Grim as the economic news has been lately, some colleges are going ahead with construction plans—which, as Scott Carlson recently reported, will let them take advantage of lower building costs. But others, including Brown and Yale Universities, are holding back.
Yale said today that it would delay construction projects that are not already under way, in addition to making additional cuts to its budget for salaries, the Yale Daily News reported. The university’s president, Richard C. Levin, wrote in an open letter that the university was taking additional money-saving measures because the worsening world economic climate meant that the downturn would last longer than the university had forecast. Even design work on future building projects will be put on hold, the newspaper said.

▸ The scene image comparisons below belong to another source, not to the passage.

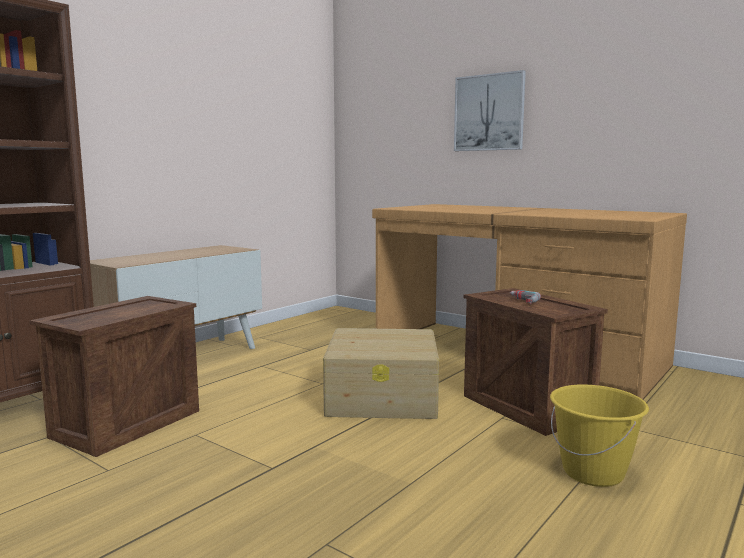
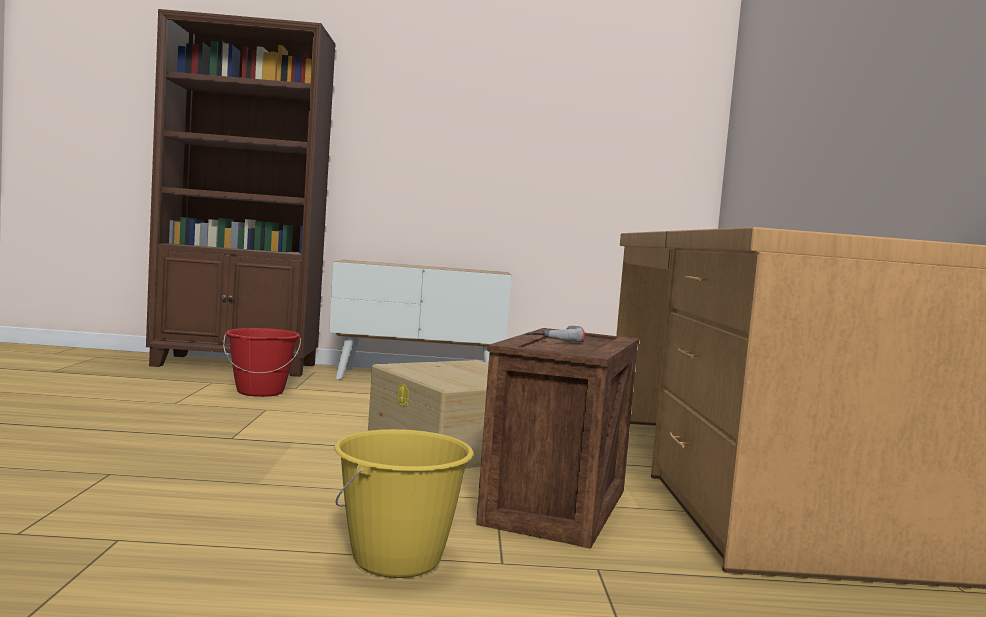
camera: 50 degrees right, 5 degrees down
crate [29,296,199,457] -> red bucket [223,328,301,397]
picture [454,70,526,151] -> none

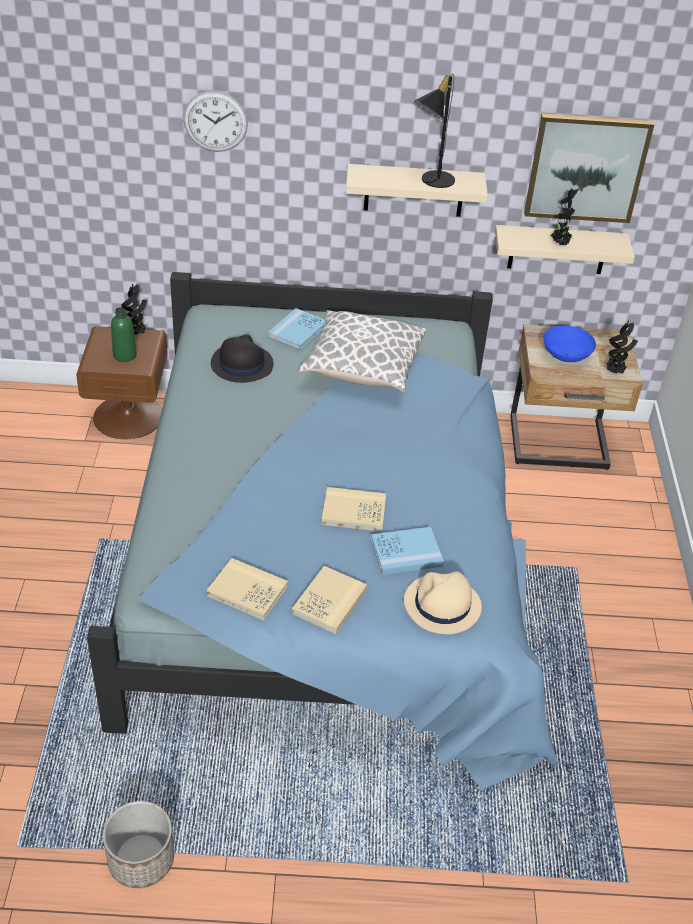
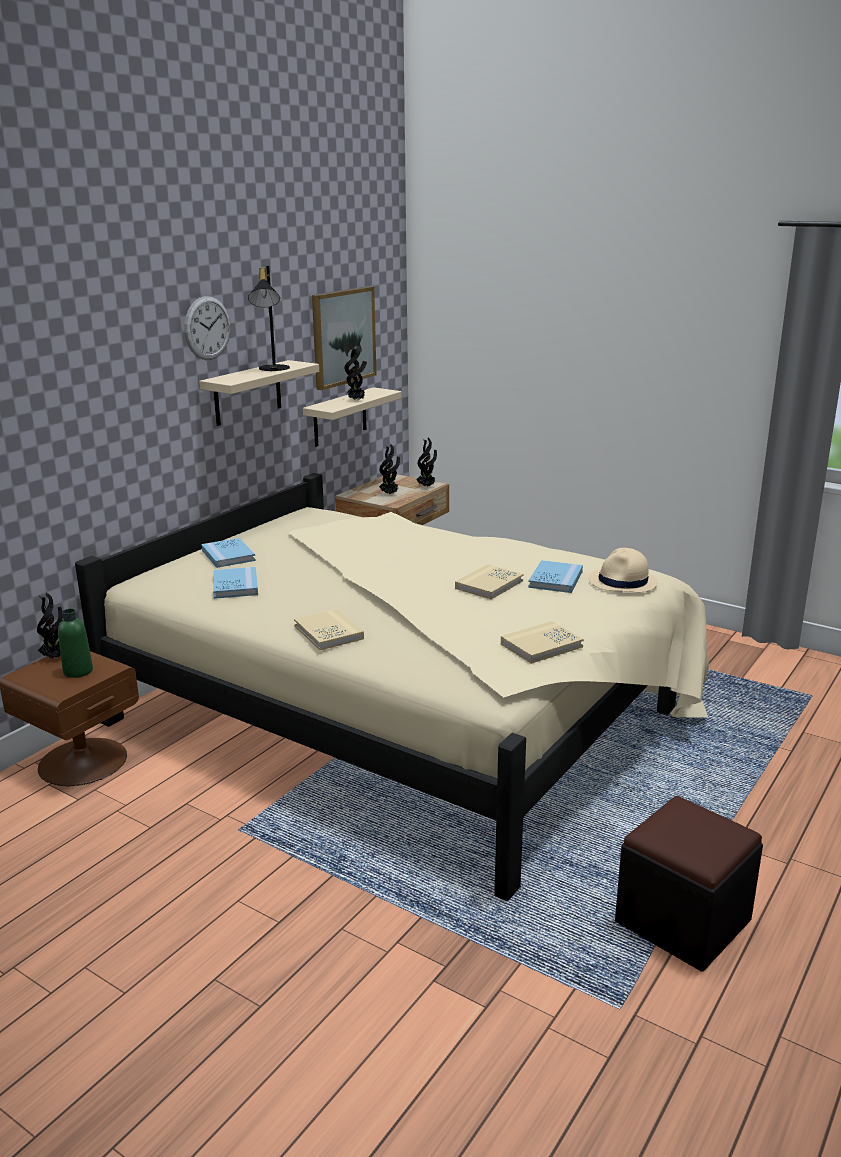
camera: 55 degrees left, 20 degrees down
blue bed [87,272,558,790] -> beige bed [75,473,709,901]
planter [103,801,174,888] -> black ottoman [615,796,763,972]
wall clock [183,91,248,152] -> wall clock moved to [184,296,230,360]
black hat [211,334,273,383] -> blue book [213,567,258,599]
beige book [292,566,367,634] -> beige book moved to [294,609,364,650]
pillow [298,310,426,392] -> none
blue bowl [543,325,596,362] -> potted plant [379,444,400,495]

Brown over the weekend backed away from plans for new medical-education and brain-science facilities and said it would renovate existing buildings instead, according to The Brown Daily Herald. But the university’s board did give a thumbs-up to two projects set to get under way this summer—construction of a new creative-arts center and renovation of an existing building for use as a campus center.
The University of St. Thomas, in St. Paul, will start building a $52-million, 180,000-square-foot athletics-and-recreation complex in May, the university has announced. The university had held off on the project because of worries about the economy, but it said it can now move ahead “thanks to the support of generous contributors.”
Tarrant County College, in Texas, is about to begin construction of a 115,000-square-foot building on its Southeast campus, in Arlington. The $40.9-million building will have 28 classrooms and 24 faculty offices, and it will help the campus deal with severe overcrowding, according to the Fort Worth Star-Telegram. “The Southeast campus had one of our lowest enrollment growth rates this semester,” said William W. Lace, executive assistant to the college’s chancellor. “That’s not because there’s no demand, it’s because there is no space.”
The University of Maryland at College Park will start construction this summer on its first new residence hall since 1982, according to the Baltimore Business Journal. The eight-story, 200,000-square-foot building will house 650 students and cost $80-million.
The State University of New York at Stony Book is going ahead with construction of a $30-million research building for geometry and physics, the New York Real Estate Journal reported. The 39,000-square-foot building will have faculty and staff offices and a 250-seat lecture hall, among other facilities.